Top 10 reasons why buffered sends are evil
I gave a brief explanation in a comment reply, but the subject is enough to warrant its own blog entry.
So here it is — my top 10 reasons why MPI_BSEND (and its two variants) are evil:
- Buffered sends generally force an extra copy of the outgoing message (i.e., a copy from the application’s buffer to internal MPI storage). Note that I said “generally” — an MPI implementation doesn’t have to copy. But the MPI standard says “Thus, if a send is executed and no matching receive is posted, then MPI must buffer the outgoing message…” Ouch. Most implementations just always copy the message and then start processing the send.
- The copy from the application buffer to internal storage not only consumes resources, it also takes time. In a poor implementation, the entire copy may complete before the message is sent.
- The application must allocate the internal buffer space and attach it via MPI_BUFFER_ATTACH. This doesn’t allow the MPI implementation to allocate “special” memory which may be optimized for the underlying network transport used to reach a specific peer MPI process (e.g., pinned memory, or device-specific memory).
- One of the arguments for buffered sends is that MPI_BUFFER_ATTACH allows the application to control how much buffering space is used. However, many MPI implementations have other, more precise / fine-grained mechanisms to control how much internal buffering is used. Granted, these mechanisms are not portable between MPI implementations, but if you’re worried about buffering space, it’s worth reading a few man pages.

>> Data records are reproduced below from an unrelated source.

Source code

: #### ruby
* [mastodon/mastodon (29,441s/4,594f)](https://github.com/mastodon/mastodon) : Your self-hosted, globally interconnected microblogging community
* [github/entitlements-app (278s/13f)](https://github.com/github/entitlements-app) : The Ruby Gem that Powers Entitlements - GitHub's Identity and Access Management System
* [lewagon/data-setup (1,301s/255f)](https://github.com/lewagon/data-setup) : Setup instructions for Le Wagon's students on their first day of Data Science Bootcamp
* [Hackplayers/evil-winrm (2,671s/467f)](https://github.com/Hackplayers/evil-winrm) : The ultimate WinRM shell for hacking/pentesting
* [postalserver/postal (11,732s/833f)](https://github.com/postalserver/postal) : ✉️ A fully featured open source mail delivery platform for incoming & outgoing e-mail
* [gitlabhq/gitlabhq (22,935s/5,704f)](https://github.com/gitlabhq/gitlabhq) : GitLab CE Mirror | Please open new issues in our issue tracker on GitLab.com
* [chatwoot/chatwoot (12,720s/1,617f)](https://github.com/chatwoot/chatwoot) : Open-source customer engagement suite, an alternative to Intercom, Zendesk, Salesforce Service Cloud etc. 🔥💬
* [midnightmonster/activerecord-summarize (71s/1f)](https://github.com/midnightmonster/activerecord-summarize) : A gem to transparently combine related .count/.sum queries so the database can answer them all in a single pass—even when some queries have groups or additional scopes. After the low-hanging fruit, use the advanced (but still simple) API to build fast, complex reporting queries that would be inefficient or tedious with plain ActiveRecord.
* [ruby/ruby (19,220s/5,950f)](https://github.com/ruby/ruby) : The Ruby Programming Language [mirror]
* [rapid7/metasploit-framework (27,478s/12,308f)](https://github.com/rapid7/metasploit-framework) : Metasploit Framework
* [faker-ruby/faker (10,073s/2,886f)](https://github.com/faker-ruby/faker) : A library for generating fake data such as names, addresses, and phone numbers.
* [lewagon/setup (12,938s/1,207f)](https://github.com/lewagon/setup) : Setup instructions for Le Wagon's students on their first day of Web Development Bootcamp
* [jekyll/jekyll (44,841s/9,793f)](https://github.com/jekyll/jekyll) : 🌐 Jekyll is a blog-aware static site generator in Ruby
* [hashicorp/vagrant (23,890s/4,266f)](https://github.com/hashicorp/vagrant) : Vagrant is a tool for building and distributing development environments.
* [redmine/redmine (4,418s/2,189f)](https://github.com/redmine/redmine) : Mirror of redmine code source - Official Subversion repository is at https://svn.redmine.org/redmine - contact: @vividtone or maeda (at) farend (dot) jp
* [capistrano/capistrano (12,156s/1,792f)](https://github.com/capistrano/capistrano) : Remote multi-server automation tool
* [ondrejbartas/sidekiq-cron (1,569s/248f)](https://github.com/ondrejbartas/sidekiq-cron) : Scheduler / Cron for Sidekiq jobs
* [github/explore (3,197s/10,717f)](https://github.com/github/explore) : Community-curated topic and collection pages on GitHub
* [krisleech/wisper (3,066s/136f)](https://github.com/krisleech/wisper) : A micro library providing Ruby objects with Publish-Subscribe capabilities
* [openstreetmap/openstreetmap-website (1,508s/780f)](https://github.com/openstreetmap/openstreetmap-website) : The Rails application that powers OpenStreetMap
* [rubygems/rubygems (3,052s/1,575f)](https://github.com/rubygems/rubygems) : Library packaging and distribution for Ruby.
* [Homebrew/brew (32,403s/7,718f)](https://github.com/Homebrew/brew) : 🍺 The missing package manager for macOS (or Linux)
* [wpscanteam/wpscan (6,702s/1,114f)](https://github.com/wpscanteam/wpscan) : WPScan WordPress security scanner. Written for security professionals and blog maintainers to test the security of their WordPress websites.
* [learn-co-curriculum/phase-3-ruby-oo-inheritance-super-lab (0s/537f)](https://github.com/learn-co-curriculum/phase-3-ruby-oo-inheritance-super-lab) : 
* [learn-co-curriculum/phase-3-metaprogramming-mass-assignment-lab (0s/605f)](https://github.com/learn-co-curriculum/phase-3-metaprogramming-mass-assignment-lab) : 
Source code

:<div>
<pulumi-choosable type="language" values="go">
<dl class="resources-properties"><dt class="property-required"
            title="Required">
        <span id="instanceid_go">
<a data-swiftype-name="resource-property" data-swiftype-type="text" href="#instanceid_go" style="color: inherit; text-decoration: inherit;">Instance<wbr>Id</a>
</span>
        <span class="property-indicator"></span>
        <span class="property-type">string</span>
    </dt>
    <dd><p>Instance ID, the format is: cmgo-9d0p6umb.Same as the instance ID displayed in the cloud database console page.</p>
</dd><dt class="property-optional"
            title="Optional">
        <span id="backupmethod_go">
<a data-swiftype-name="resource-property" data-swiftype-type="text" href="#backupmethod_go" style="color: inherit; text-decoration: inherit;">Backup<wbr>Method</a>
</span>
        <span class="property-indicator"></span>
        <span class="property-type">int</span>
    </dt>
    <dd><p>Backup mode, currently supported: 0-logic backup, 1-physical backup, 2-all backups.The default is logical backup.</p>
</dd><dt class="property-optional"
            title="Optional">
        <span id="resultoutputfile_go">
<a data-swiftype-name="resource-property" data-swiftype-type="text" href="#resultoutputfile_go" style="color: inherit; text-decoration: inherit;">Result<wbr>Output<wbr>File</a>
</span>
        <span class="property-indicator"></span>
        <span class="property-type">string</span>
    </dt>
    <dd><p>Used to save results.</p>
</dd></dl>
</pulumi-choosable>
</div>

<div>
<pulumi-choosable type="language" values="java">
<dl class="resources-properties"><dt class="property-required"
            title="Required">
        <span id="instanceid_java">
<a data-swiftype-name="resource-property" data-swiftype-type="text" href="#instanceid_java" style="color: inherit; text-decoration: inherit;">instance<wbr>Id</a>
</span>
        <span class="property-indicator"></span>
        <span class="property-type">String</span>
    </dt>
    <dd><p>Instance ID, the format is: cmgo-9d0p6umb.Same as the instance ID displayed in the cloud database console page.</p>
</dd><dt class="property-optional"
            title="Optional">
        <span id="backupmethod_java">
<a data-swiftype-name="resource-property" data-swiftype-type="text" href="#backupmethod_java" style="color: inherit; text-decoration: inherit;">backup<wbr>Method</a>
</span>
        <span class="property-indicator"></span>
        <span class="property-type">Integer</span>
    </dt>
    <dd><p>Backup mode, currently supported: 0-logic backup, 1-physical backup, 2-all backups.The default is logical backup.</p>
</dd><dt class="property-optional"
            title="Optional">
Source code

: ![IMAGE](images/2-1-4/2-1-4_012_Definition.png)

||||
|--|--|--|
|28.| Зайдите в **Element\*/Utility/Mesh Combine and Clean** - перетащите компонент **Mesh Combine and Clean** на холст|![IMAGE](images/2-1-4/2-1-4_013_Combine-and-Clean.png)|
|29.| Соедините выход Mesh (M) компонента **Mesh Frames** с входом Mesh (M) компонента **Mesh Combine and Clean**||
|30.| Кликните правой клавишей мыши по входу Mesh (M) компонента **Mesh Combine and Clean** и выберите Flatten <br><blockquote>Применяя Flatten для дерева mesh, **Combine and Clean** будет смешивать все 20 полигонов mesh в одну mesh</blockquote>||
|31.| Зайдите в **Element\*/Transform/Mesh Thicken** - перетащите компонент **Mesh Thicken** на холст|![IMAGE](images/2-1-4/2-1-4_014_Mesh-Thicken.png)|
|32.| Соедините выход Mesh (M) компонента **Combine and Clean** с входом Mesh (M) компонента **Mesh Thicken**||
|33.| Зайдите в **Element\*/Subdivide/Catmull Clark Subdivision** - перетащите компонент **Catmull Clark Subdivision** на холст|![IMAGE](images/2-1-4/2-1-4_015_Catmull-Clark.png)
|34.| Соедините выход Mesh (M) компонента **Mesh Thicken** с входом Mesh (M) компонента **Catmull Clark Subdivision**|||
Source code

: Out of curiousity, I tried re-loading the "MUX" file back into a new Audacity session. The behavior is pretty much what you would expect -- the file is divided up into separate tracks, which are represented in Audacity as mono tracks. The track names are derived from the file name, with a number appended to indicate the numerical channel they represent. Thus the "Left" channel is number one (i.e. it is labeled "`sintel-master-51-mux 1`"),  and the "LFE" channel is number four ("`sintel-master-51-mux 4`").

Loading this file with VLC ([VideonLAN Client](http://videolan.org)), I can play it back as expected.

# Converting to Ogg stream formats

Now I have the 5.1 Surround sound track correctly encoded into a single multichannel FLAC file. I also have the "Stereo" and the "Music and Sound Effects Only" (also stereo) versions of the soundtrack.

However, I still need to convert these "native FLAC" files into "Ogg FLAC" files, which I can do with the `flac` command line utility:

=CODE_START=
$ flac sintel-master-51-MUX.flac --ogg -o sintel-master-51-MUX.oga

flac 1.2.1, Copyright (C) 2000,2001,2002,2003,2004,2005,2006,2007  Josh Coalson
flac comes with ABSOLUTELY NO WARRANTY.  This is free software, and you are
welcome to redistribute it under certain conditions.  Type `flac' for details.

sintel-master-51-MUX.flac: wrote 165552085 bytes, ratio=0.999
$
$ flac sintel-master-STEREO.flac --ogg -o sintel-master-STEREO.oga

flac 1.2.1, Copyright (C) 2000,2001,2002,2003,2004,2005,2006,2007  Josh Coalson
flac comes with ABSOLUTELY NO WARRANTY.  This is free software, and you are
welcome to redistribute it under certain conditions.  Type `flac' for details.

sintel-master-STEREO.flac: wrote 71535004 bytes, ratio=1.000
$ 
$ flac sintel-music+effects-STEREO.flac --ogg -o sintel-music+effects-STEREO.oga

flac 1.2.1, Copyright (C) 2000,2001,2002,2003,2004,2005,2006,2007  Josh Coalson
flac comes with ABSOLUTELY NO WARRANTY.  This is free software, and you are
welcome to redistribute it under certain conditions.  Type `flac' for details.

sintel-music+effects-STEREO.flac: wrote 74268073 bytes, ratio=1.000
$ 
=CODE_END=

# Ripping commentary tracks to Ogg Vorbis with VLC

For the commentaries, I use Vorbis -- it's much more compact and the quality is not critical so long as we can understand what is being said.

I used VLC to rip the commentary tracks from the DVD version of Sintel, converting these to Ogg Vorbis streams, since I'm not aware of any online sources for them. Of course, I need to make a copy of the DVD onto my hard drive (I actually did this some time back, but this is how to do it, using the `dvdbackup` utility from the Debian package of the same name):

- Another problem with MPI_BUFFER_ATTACH is that you can’t extend (or reduce) how much memory is attached while buffered send operations are ongoing. You can only detach it and then re-attach a different buffer (presumably one with more or less memory than the original) after all buffered send operations complete.
- What is the point of MPI_IBSEND? It’s non-blocking, so why wouldn’t you just call a normal MPI_ISEND? MPI_IBSEND gives you local completion semantics, but it potentially forces a memory copy — i.e., more overhead/less performance — so why use it?
- MPI is commonly used in environments with lots of memory. I believe that 2GB/core is pretty typical these days. But keep in mind that COTS servers used to make HPC clusters these days are also increasing cores, cache, and RAM. 16GB/core may become common before you know it. And if your RAM is so large (by today’s standards), why buffer? Or, put differently: if your data is large, then you probably don’t want to use 2x of it just to buffer outgoing messages.
- When using any flavor of a buffered send, MPI defines the completion semantics to be local, meaning that you have no indication of when the message is actually transmitted. This is a somewhat weak argument because it’s (more or less) the same lack of guarantee that normal MPI_SEND provides.
- Since the application has to attach the internal storage that MPI_BSEND uses, it’s statically attached and doesn’t decrease due to lack of use. If, instead, an MPI implementation buffers at its own discretion, it can release unused buffer space back to the application.
- MPI 3.0 has removed the restriction of disallowing reading from a buffer that is being used in an ongoing send operation (most MPI implementations didn’t care about that restriction, anyway). Hence, you can start an MPI_ISEND on a buffer and then continue to use it for read-only operations before the ISEND completes. There’s no need to get that buffer back ASAP so that you can continue to use it in your application while the communication continues in the background.
In short, it much better to let the MPI implementation decide to use buffering if it wants to. Indeed, most MPI implementations have good segmentation and pipelining engines to efficiently overlap the copy of a large message and processing its send. But these code paths are optimized for specific scenarios — it is almost always better to let the MPI implementation choose when to use them (vs. having the application choose).
Indeed, even if your MPI is good at pipelining the copy to internal storage, it still might have to pipeline again to send from that internal storage. So you still pay an overhead as compared to just sending straight from your source buffer.
It all boils down to: by (essentially) forcing the MPI implementation to buffer a message, you may be forcing sub-optimal behavior and potentially additional consumption of resources.